The Impact of Print Magazine Ad Placement on Readership
October 2010 -- Starch Advertising Research recently undertook an analysis on the effect print magazine ad placement has on reader attention. The analysis compared ad placement next to different types of editorial content as well as placement opposite other ads.
Starch examined 67,904 advertisements appearing in consumer magazines from January 2009 through June 2010 -- across 1,884 magazine issues—according to their adjacencies.
Starch's analysis found that:
- Magazine advertisements placed next to a Table of Contents (TOC) has a strong impact on readership—on average, there was an 8% difference between readership of ads next to a TOC versus ads next to any form of editorial (editorial, or as it is called, edit, is defined as table of contents, relevant article (article related to the adjacent ad), cover story, or any article. This placement represents a 28% lift in readership when comparing TOC adjacency to being next to another ad.

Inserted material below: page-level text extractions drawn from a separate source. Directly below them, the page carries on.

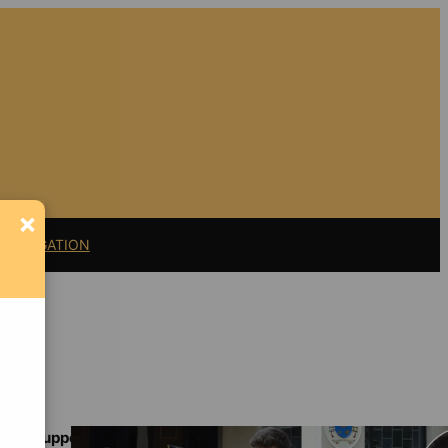
×
11 LITIGATION
Support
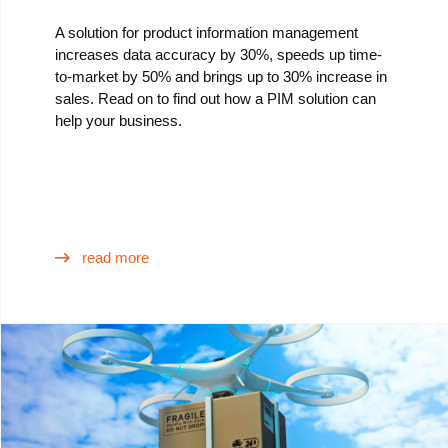
A solution for product information management
increases data accuracy by 30%, speeds up time-
to-market by 50% and brings up to 30% increase in
sales. Read on to find out how a PIM solution can
help your business.
read more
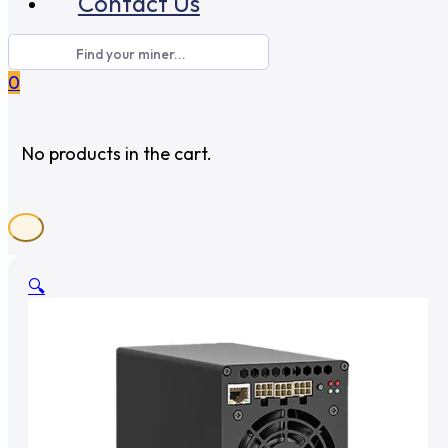
Contact Us
0
No products in the cart.
🔍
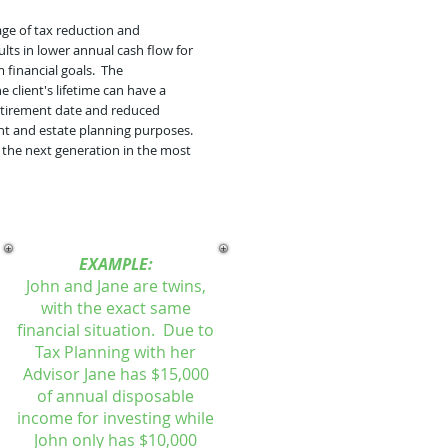
age of tax reduction and
ults in lower annual cash flow for
 financial goals. The
client's lifetime can have a
 retirement date and reduced
ment and estate planning purposes.
 the next generation in the most
EXAMPLE:
John and Jane are twins,
with the exact same
financial situation. Due to
Tax Planning with her
Advisor Jane has $15,000
of annual disposable
income for investing while
John only has $10,000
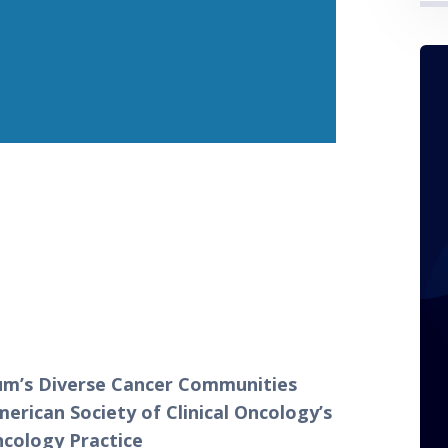
um’s Diverse Cancer Communities 
rican Society of Clinical Oncology’s 
ncology Practice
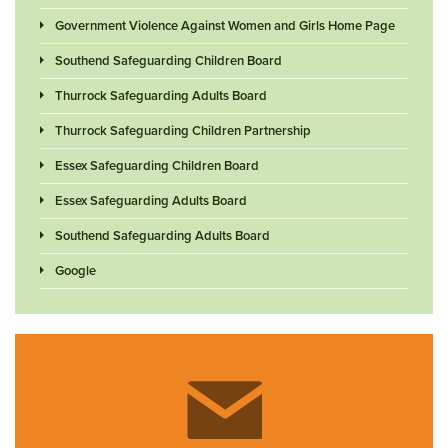
Government Violence Against Women and Girls Home Page
Southend Safeguarding Children Board
Thurrock Safeguarding Adults Board
Thurrock Safeguarding Children Partnership
Essex Safeguarding Children Board
Essex Safeguarding Adults Board
Southend Safeguarding Adults Board
Google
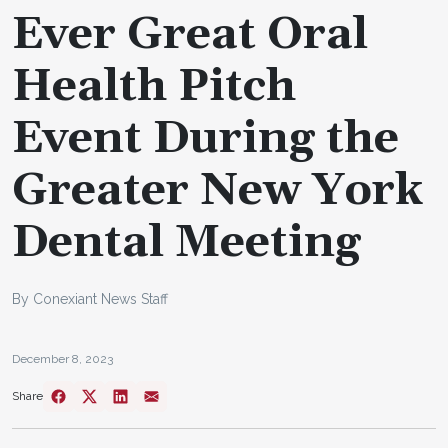
Ever Great Oral
Health Pitch
Event During the
Greater New York
Dental Meeting
By Conexiant News Staff
December 8, 2023
Share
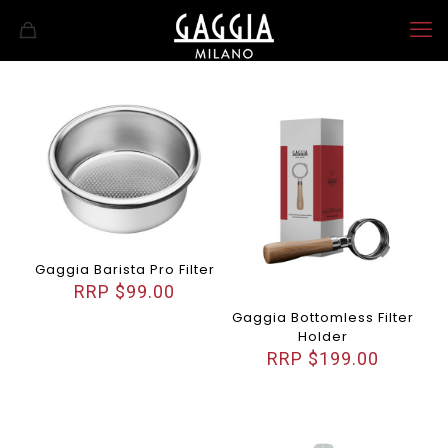
Gaggia Barista Pro Filter
$
99.00
Gaggia Bottomless Filter
Holder
$
199.00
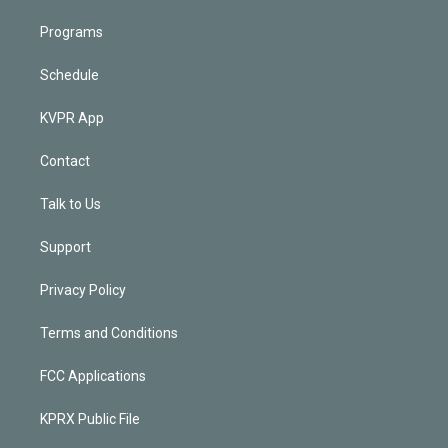
Programs
Schedule
KVPR App
Contact
Talk to Us
Support
Privacy Policy
Terms and Conditions
FCC Applications
KPRX Public File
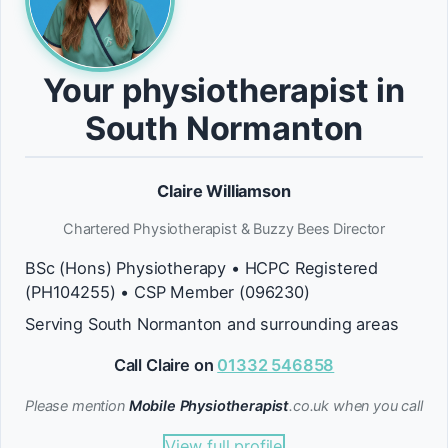
Your physiotherapist in
South Normanton
Claire Williamson
Chartered Physiotherapist & Buzzy Bees Director
BSc (Hons) Physiotherapy • HCPC Registered
(PH104255) • CSP Member (096230)
Serving South Normanton and surrounding areas
Call Claire on
01332 546858
Please mention
Mobile Physiotherapist
.co.uk when you call
View full profile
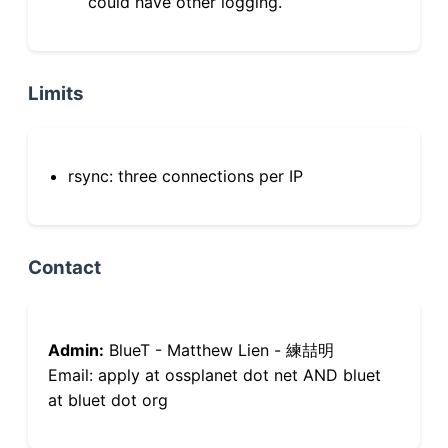
could have other logging.
Limits
rsync: three connections per IP
Contact
Admin:
BlueT - Matthew Lien - 練喆明
Email: apply at ossplanet dot net AND bluet
at bluet dot org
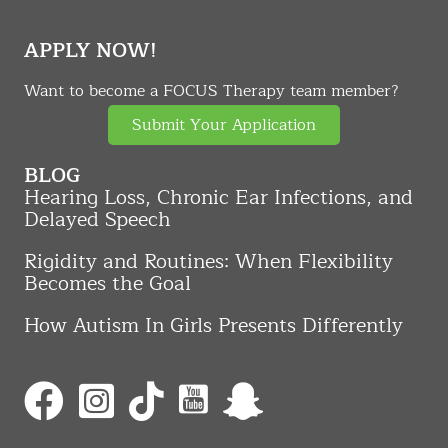
APPLY NOW!
Want to become a FOCUS Therapy team member?
Submit Your Application
BLOG
Hearing Loss, Chronic Ear Infections, and
Delayed Speech
Rigidity and Routines: When Flexibility
Becomes the Goal
How Autism In Girls Presents Differently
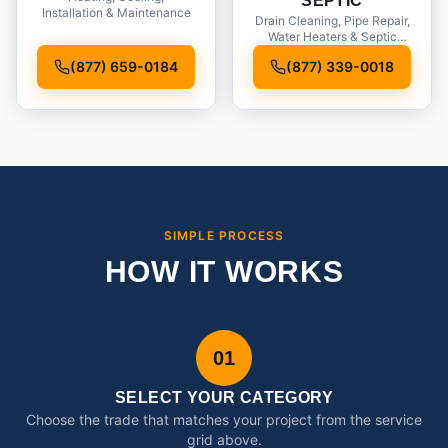
SEPTIC
Installation & Maintenance
Drain Cleaning, Pipe Repair,
Water Heaters & Septic
Service
(877) 659-0184
(877) 339-0018
SIMPLE PROCESS
HOW IT WORKS
01
SELECT YOUR CATEGORY
Choose the trade that matches your project from the service
grid above.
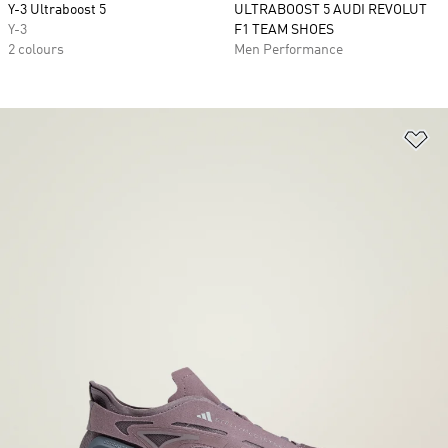
Y-3 Ultraboost 5
ULTRABOOST 5 AUDI REVOLUT
Y-3
F1 TEAM SHOES
2 colours
Men Performance
Ad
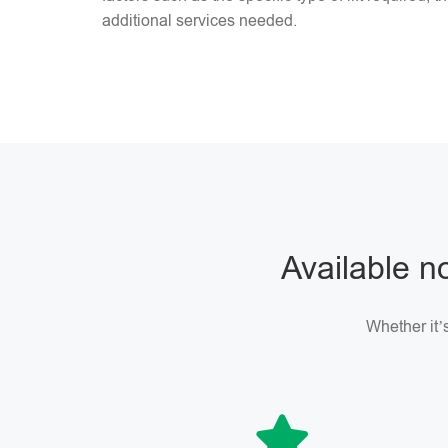
additional services needed.
Available no
Whether it’s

- Ads placed next to editorial, on average, are read by more consumers than ads next to other ads. Specifically, ads next to edit are, on average, read by 51% of magazine readers compared to 46% of readers who noted ads adjacent to other ads. When calculating lift in readership, ads adjacent to edit get an 11% lift when compared to ads adjacent to other ads.
Graphic Source: Gfk MRI
- The analysis finds that, in general, the type of editorial content an ad is next to doesn’t have much impact--with the exception of TOC adjacency. Otherwise, being placed next to a relevant article did not increase readership any more than being next to any article. Starch notes that there are exceptions. For example, Starch states that "Women’s Fashion and Beauty books seem to buck the 'it is better to be adjacent to edit than ads' trend."
- Examining the efficacy of other forms of positioning, Starch found that ads in the front of a magazine tend to be read by more readers than ads in the back of the magazine. In addition, they have found no difference in readership scores between ads on right-hand versus left-hand pages.